On June 17, 2009 the Cook County Department of Public Health reported that an 8 year-old boy from Oak Forest, Illinois died from complications related to H1N1.
The recent deaths bring the total number of swine flu deaths to four in suburban Cook County and 10 in Illinois. The first death in Illinois related to the H1N1 virus was a Chicago resident the weekend of May 23-24, 2009.
As of a June 12, 2009 report by the Illinois Department of Public Health, Cook County has recorded 623 confirmed cases and three probable cases.

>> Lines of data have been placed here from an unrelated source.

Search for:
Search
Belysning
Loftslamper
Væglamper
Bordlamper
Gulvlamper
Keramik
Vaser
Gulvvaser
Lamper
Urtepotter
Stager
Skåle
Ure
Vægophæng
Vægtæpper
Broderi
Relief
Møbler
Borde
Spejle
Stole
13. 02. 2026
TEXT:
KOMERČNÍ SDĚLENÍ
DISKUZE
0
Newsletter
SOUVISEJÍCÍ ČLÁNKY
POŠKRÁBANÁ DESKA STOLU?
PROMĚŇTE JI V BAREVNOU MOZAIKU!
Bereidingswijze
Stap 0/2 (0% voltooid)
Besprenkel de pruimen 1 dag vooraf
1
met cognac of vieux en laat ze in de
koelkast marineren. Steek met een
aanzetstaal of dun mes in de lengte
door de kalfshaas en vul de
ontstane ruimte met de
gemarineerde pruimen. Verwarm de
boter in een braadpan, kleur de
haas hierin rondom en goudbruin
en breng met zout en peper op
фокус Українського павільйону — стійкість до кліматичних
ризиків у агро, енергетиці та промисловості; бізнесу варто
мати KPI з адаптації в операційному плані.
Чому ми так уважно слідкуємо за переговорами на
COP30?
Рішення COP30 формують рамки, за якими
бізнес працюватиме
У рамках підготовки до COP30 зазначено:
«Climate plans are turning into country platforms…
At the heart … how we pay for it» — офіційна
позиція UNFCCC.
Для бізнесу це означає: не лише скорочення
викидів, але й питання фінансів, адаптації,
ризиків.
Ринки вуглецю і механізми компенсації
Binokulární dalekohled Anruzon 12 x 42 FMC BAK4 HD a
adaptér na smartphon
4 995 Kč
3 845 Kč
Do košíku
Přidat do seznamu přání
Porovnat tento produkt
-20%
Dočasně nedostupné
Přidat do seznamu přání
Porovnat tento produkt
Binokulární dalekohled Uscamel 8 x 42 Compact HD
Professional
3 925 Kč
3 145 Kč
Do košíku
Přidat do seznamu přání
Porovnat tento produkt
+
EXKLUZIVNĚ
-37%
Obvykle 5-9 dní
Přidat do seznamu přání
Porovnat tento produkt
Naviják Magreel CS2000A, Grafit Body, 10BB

Chicago has been reported 866 confirmed cases and one probable case.
People with existing medical conditions, such as diabetes, asthma, as well as pregnant women, are at higher risk of developing complications if they contract the H1N1 virus.
Typically, seasonal influenza activity has tapered at this point in the year. However, transmission of the
H1N1 virus appears to be on-going. Most individuals infected with H1N1 have reported mild symptoms
similar to those of seasonal influenza such as fever, cough, sore throat, body aches, headaches with several
reporting diarrhea and vomiting.
Individuals experiencing influenza-like symptoms should stay home for seven days after symptoms begin
or until they have been symptom-free for 24 hours, whichever is longer to prevent spreading the infection
Individuals who are at a higher risk of serious flu-related complications include pregnant women, children
younger than 5-years-old, people with chronic medical conditions and people 65-years and older. Examples
of chronic medical conditions include diabetes, asthma, heart disease and lung disease. Individuals with
underlying conditions should contact their physician at the onset of illness and not wait for severe illness.